REQUIRED WORK: Leaving the pictures aside, restate all of the data exactly.

Data extracted from a collection
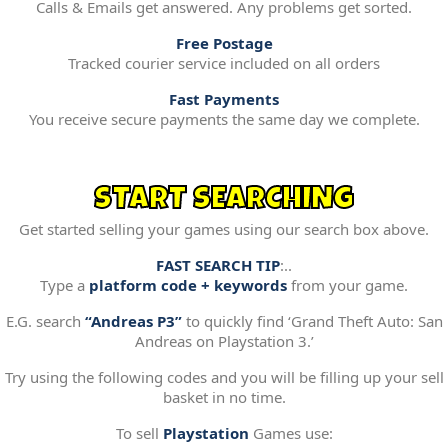
Calls & Emails get answered. Any problems get sorted.
Free Postage
Tracked courier service included on all orders
Fast Payments
You receive secure payments the same day we complete.
START SEARCHING
Get started selling your games using our search box above.
FAST SEARCH TIP
:..
Type a
platform code + keywords
from your game.
E.G. search
“Andreas P3”
to quickly find ‘Grand Theft Auto: San
Andreas on Playstation 3.’
Try using the following codes and you will be filling up your sell
basket in no time.
To sell
Playstation
Games use:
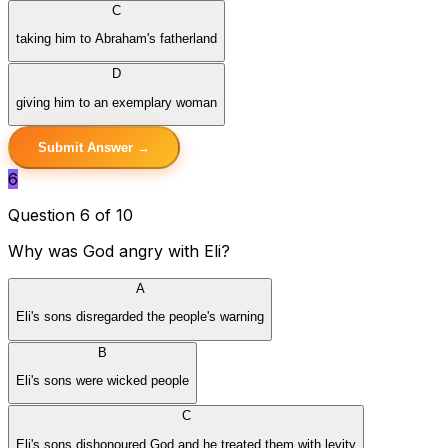
C
taking him to Abraham's fatherland
D
giving him to an exemplary woman
Submit Answer →
6
Question 6 of 10
Why was God angry with Eli?
A
Eli's sons disregarded the people's warning
B
Eli's sons were wicked people
C
Eli's sons dishonoured God and he treated them with levity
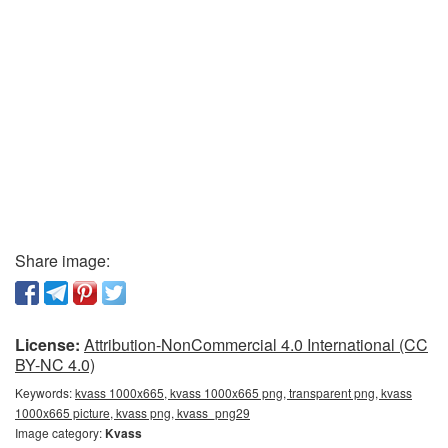
Share image:
License:
Attribution-NonCommercial 4.0 International (CC
BY-NC 4.0)
Keywords:
kvass 1000x665, kvass 1000x665 png, transparent png, kvass
1000x665 picture, kvass png, kvass_png29
Image category:
Kvass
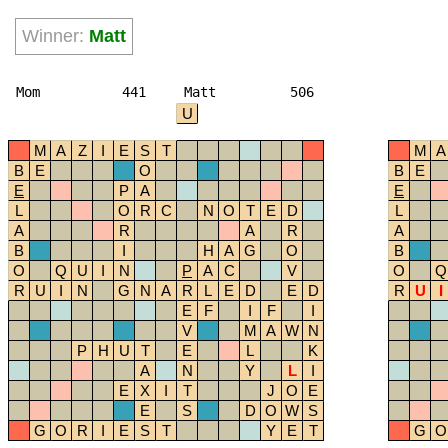
Winner:
Matt
Mom
441
Matt
506
U
M
A
Z
I
E
S
T
M
A
B
E
O
B
E
E
P
A
E
L
O
R
C
N
O
T
E
D
L
A
R
A
R
A
B
I
H
A
G
O
B
O
Q
U
I
N
P
A
C
V
O
Q
R
U
I
N
G
N
A
R
L
E
D
E
D
R
U
I
E
F
I
F
I
V
M
A
W
N
P
H
U
T
E
L
K
A
N
Y
L
I
E
X
I
T
J
O
E
E
S
D
O
W
S
G
O
R
I
E
S
T
Y
E
T
G
O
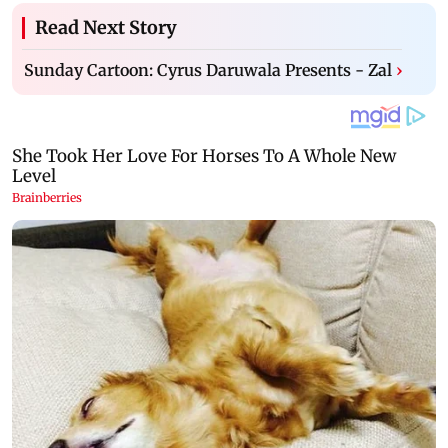
Read Next Story
Sunday Cartoon: Cyrus Daruwala Presents - Zal
›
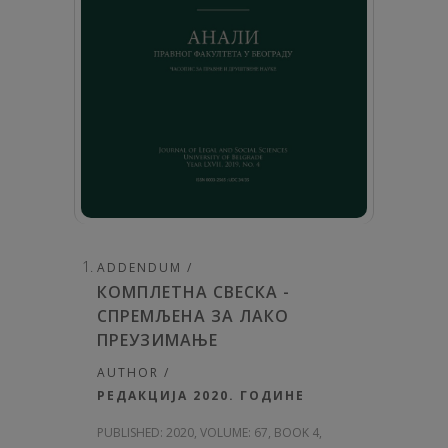
ADDENDUM /
КОМПЛЕТНА СВЕСКА -
СПРЕМЉЕНА ЗА ЛАКО
ПРЕУЗИМАЊЕ
AUTHOR /
РЕДАКЦИЈА 2020. ГОДИНЕ
PUBLISHED:
2020, VOLUME: 67
, BOOK 4,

YOUR SOLUTION:
Calls & Emails get answered. Any problems get sorted.
Free Postage
Tracked courier service included on all orders
Fast Payments
You receive secure payments the same day we complete.
START SEARCHING
Get started selling your games using our search box above.
FAST SEARCH TIP
:..
Type a
platform code + keywords
from your game.
E.G. search
“Andreas P3”
to quickly find ‘Grand Theft Auto: San
Andreas on Playstation 3.’
Try using the following codes and you will be filling up your sell
basket in no time.
To sell
Playstation
Games use:
C
taking him to Abraham's fatherland
D
giving him to an exemplary woman
Submit Answer →
6
Question 6 of 10
Why was God angry with Eli?
A
Eli's sons disregarded the people's warning
B
Eli's sons were wicked people
C
Eli's sons dishonoured God and he treated them with levity
Share image:
License:
Attribution-NonCommercial 4.0 International (CC
BY-NC 4.0)
Keywords:
kvass 1000x665, kvass 1000x665 png, transparent png, kvass
1000x665 picture, kvass png, kvass_png29
Image category:
Kvass
Winner:
Matt
Mom
441
Matt
506
U
M
A
Z
I
E
S
T
M
A
B
E
O
B
E
E
P
A
E
L
O
R
C
N
O
T
E
D
L
A
R
A
R
A
B
I
H
A
G
O
B
O
Q
U
I
N
P
A
C
V
O
Q
R
U
I
N
G
N
A
R
L
E
D
E
D
R
U
I
E
F
I
F
I
V
M
A
W
N
P
H
U
T
E
L
K
A
N
Y
L
I
E
X
I
T
J
O
E
E
S
D
O
W
S
G
O
R
I
E
S
T
Y
E
T
G
O
Read Next Story
Sunday Cartoon: Cyrus Daruwala Presents - Zal
›
ADDENDUM /
КОМПЛЕТНА СВЕСКА -
СПРЕМЉЕНА ЗА ЛАКО
ПРЕУЗИМАЊЕ
AUTHOR /
РЕДАКЦИЈА 2020. ГОДИНЕ
PUBLISHED:
2020, VOLUME: 67
, BOOK 4,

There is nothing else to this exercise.